What was it she had wanted, he wondered. . . . She had got it, sure—whatever it was! He glanced about the compact little room—— Whew, he should suffocate in a day of it! And yet there was something—— He looked around him again— It was Milly herself. There was nobody quite like Milly! He had found that out in those early days when she first left him. It was as if he had lost an eye or an ear—both eyes, both ears—he thought savagely. It seemed to him he had begun all over again, getting at facts in the old, bungling way. . . . And meantime Milly's office had spread from a room to four, and from four to twelve.

And this morning he had suddenly come to his decision to join forces with her. He would offer her a partnership.

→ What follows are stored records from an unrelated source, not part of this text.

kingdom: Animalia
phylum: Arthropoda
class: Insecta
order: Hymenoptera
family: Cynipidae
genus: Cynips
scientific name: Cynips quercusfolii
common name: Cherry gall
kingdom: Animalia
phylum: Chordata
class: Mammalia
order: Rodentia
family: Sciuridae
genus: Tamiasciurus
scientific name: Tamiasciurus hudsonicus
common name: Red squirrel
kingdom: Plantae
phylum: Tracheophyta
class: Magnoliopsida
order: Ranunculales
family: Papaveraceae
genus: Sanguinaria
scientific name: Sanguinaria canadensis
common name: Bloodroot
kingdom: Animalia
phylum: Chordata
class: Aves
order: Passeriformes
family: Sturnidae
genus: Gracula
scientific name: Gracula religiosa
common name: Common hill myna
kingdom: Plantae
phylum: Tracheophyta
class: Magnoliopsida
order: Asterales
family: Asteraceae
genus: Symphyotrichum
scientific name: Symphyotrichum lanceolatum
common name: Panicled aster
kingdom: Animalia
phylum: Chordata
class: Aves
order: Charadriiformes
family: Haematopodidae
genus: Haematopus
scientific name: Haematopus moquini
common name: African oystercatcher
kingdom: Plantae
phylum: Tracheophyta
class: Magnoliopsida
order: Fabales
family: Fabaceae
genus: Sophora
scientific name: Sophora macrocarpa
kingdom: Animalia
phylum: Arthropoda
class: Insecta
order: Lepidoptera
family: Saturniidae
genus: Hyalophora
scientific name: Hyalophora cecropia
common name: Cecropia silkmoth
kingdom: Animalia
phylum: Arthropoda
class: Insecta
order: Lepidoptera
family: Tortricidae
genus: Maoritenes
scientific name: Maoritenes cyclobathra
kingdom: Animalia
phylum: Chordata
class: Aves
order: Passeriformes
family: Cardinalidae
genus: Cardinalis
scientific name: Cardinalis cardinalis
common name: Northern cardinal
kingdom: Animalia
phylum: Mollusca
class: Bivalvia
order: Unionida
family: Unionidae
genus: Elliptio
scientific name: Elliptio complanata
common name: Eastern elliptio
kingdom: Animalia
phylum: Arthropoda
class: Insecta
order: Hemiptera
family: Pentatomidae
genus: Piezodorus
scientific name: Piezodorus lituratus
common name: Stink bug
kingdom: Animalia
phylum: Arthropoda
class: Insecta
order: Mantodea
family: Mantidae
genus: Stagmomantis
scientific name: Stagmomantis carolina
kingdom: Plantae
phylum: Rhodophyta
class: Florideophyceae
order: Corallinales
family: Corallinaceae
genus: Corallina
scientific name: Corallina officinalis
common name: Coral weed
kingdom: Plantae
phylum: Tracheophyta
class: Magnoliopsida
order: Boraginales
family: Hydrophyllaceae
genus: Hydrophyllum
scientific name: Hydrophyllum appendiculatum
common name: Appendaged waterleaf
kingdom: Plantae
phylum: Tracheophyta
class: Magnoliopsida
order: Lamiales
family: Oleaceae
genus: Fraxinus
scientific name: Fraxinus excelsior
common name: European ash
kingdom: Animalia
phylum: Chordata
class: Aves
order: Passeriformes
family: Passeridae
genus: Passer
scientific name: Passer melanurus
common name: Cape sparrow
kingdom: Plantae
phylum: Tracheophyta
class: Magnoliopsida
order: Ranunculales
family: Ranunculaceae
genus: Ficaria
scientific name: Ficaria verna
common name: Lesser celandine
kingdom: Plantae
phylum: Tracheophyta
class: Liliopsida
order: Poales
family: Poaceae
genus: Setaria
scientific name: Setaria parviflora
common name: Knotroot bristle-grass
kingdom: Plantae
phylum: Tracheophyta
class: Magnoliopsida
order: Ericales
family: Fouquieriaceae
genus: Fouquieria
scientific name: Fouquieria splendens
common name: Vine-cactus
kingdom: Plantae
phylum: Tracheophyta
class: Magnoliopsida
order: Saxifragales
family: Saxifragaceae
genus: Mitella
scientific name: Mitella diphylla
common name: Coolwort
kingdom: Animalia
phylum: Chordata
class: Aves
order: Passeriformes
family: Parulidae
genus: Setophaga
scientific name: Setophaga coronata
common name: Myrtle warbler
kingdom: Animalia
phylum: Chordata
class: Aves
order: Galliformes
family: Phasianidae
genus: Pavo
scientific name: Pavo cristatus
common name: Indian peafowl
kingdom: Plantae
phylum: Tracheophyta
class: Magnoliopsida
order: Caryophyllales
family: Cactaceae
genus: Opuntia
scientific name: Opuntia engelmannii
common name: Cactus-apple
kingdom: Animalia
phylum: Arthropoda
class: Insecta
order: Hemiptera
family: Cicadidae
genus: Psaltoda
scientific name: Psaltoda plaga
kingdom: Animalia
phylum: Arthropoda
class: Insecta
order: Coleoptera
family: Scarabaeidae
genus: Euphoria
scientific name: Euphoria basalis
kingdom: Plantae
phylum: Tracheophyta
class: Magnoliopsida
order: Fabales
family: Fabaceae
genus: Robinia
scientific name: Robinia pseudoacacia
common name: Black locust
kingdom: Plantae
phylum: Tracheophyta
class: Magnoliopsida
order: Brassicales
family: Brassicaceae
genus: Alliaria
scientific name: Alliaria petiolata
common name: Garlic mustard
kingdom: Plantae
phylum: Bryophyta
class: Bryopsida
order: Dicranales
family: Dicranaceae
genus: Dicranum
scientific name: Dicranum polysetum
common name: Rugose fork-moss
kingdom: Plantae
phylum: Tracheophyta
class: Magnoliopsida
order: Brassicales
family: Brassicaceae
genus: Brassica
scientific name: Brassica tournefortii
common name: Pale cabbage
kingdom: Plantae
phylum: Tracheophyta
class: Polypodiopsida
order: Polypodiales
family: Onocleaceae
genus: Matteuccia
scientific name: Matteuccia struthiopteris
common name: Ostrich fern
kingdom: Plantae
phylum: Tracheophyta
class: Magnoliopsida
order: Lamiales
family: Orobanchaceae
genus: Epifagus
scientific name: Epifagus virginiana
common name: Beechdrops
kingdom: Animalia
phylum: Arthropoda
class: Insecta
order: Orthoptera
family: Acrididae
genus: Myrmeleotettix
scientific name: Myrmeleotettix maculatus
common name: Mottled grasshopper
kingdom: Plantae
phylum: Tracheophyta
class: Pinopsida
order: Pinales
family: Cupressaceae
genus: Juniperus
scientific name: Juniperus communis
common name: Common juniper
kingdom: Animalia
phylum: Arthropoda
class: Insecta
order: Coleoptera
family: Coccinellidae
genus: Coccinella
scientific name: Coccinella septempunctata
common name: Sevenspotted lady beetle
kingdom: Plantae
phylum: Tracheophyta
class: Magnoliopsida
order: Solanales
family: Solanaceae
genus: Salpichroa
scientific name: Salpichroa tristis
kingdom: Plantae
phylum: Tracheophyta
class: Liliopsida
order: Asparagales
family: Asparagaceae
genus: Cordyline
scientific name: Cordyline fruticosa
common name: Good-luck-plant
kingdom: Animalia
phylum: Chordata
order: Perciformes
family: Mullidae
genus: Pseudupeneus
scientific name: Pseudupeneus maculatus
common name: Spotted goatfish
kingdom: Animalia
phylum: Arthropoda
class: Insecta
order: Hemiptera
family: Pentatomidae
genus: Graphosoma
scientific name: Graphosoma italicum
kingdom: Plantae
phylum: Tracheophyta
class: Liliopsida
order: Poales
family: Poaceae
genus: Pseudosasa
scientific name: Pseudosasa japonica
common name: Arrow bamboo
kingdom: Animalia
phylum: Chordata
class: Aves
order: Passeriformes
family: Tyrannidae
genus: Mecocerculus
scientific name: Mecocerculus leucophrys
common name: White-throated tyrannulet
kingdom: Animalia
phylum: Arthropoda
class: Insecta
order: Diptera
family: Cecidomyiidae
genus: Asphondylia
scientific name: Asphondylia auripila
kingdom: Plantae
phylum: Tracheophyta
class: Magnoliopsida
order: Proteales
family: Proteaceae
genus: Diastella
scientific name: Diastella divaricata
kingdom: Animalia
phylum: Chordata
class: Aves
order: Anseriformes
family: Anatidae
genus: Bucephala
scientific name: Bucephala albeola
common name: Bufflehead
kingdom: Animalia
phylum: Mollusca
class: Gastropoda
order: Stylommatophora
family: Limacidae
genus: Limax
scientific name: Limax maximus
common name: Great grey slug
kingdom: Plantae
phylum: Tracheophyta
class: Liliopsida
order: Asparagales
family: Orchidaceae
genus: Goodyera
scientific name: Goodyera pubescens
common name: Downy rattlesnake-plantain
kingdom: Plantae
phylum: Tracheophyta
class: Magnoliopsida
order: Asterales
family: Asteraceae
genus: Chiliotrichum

It was the one thing he had balked at. It had not been mentioned; but he had a conviction that if he had said to Milly the morning she left, "See here, Milly—we'll go shares. I'll make you my partner," he had a feeling that if he had said this—Milly would have done it. . . . Well, he had offered it now. The word partner had not been mentioned—but they both knew that was what it would come to. Tom blew a placid cloud of smoke. It floated from the window.

He had been long enough about it. He could not understand now why he had waited so long. This morning as soon as the idea had come to him, he had not waited a second. He had clapped on his hat and gone straight to Milly's office—the down-town one. . . . They were surely doing the business there! His mind dwelt happily on the down-town office, and the smoke from his pipe drifted from the window and built castles in the air.